We should all be looking for ways to encourage K-12 teachers as they confront the pandemic in their classrooms.

Several weeks after Hurricane Michael devastated Panama City, Bay County and the eastern Panhandle, I told my friend and collaborator, then-Bay County School Board member Ginger Littleton, that I was frustrated because there seemed to be nothing I could do to help the teachers and others I had spent time with during my outreach work there. Ginger gave me very simple instructions that I’m thinking about a lot these days: “Encourage the teachers.”

I am trying to take advantage of the (unfortunately few) opportunities I have to encourage teachers. I talk regularly via phone or text with a few teachers. I tweet or email regularly with a few more.

But I feel unequal to task of helping teachers deal with the apprehension I hear in their voices and read in their emails and tweets. The teachers I know have good reason to be apprehensive. The science about how effectively students can pass COVID to teachers is, let’s say, quite unsettled. But certainly a school staff member who is unknowingly infected can pass the virus to other staff members.
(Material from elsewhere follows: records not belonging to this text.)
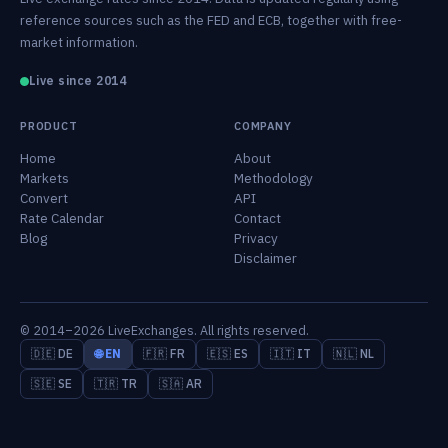
reference sources such as the FED and ECB, together with free-
market information.
Live since 2014
PRODUCT
COMPANY
Home
About
Markets
Methodology
Convert
API
Rate Calendar
Contact
Blog
Privacy
Disclaimer
© 2014–2026 LiveExchanges. All rights reserved.
🇩🇪 DE
🌐 EN
🇫🇷 FR
🇪🇸 ES
🇮🇹 IT
🇳🇱 NL
🇸🇪 SE
🇹🇷 TR
🇸🇦 AR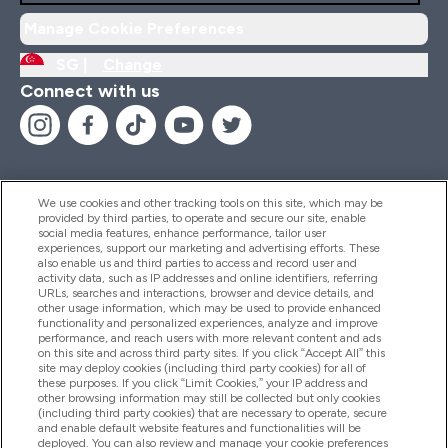
Manage Cookie Preferences
SG |
Change
Connect with us
We use cookies and other tracking tools on this site, which may be
provided by third parties, to operate and secure our site, enable
Help And Information
social media features, enhance performance, tailor user
experiences, support our marketing and advertising efforts. These
also enable us and third parties to access and record user and
activity data, such as IP addresses and online identifiers, referring
Products
URLs, searches and interactions, browser and device details, and
other usage information, which may be used to provide enhanced
functionality and personalized experiences, analyze and improve
performance, and reach users with more relevant content and ads
on this site and across third party sites. If you click “Accept All” this
Company Information
site may deploy cookies (including third party cookies) for all of
these purposes. If you click “Limit Cookies,” your IP address and
other browsing information may still be collected but only cookies
(including third party cookies) that are necessary to operate, secure
Loyalty & Rewards
and enable default website features and functionalities will be
deployed. You can also review and manage your cookie preferences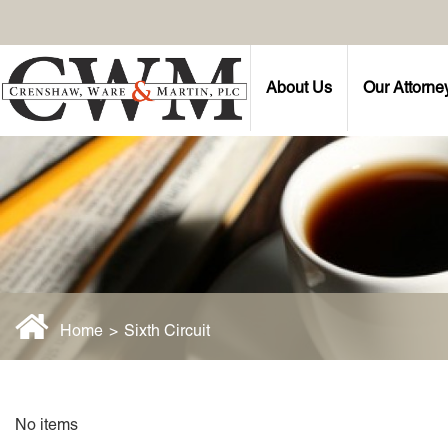
About Us
Our Attorne
Home
>
Sixth Circuit
No items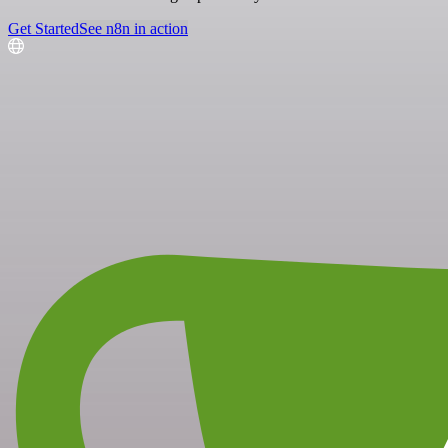
Get Started
See n8n in action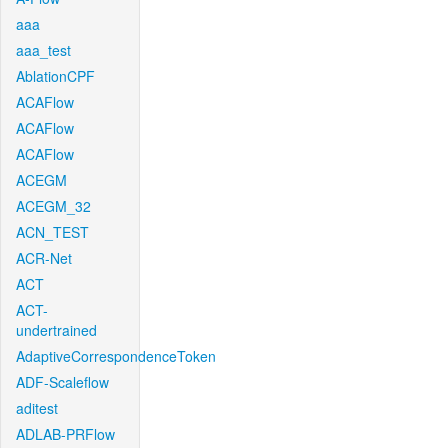
aaa
aaa_test
AblationCPF
ACAFlow
ACAFlow
ACAFlow
ACEGM
ACEGM_32
ACN_TEST
ACR-Net
ACT
ACT-
undertrained
AdaptiveCorrespondenceToken
ADF-Scaleflow
aditest
ADLAB-PRFlow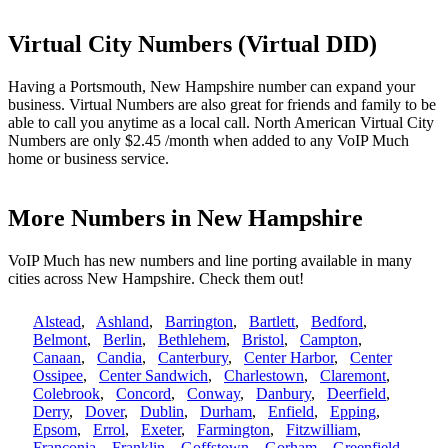
Virtual City Numbers (Virtual DID)
Having a Portsmouth, New Hampshire number can expand your
business. Virtual Numbers are also great for friends and family to be
able to call you anytime as a local call. North American Virtual City
Numbers are only $2.45 /month when added to any VoIP Much
home or business service.
More Numbers in New Hampshire
VoIP Much has new numbers and line porting available in many
cities across New Hampshire. Check them out!
Alstead
,
Ashland
,
Barrington
,
Bartlett
,
Bedford
,
Belmont
,
Berlin
,
Bethlehem
,
Bristol
,
Campton
,
Canaan
,
Candia
,
Canterbury
,
Center Harbor
,
Center
Ossipee
,
Center Sandwich
,
Charlestown
,
Claremont
,
Colebrook
,
Concord
,
Conway
,
Danbury
,
Deerfield
,
Derry
,
Dover
,
Dublin
,
Durham
,
Enfield
,
Epping
,
Epsom
,
Errol
,
Exeter
,
Farmington
,
Fitzwilliam
,
Franconia
,
Franklin
,
Goffstown
,
Gorham
,
Greenfield
,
It’s too soon to know how many teachers decided at the last minute not to return to the classroom and leave the teaching corps because they are concerned about their own health or the health of a loved one with whom they live. Florida’s students will miss them desperately when we return to some semblance of normal – probably in fall 2021.

If you are a teacher and you think there is something I can do to help you out from my home office (sorry, no trips right now), do not hesitate to ask. If I can find a way to do it, I will.

If I send you a bit of encouragement via twitter or email, you can be sure I wish I could do more.

If you are reading this and you are not a teacher, then you should join me in looking for ways to encourage the teachers who are in the middle of the most frightening situation they’ve ever seen in a professional setting.

Perhaps if enough of us do the little things we can do to encourage teachers, whether it’s an action of substance or just a word of support, it will help a bit. And perhaps if we manage to help the teachers a little bit, they will be able to do a little bit more for their students, some of whom are feeling desperate themselves.

We need to get as many teachers and students as we can through this pandemic emotionally intact. All of us who are not K-12 teachers should be looking for ways to help, even if the things we can do seem small. The only way we can really fail at this is to give up and do nothing at all.

Ginger Littleton (left), Rutherford High School math and physics teacher Rachel Morris (right) and three students, in happier times.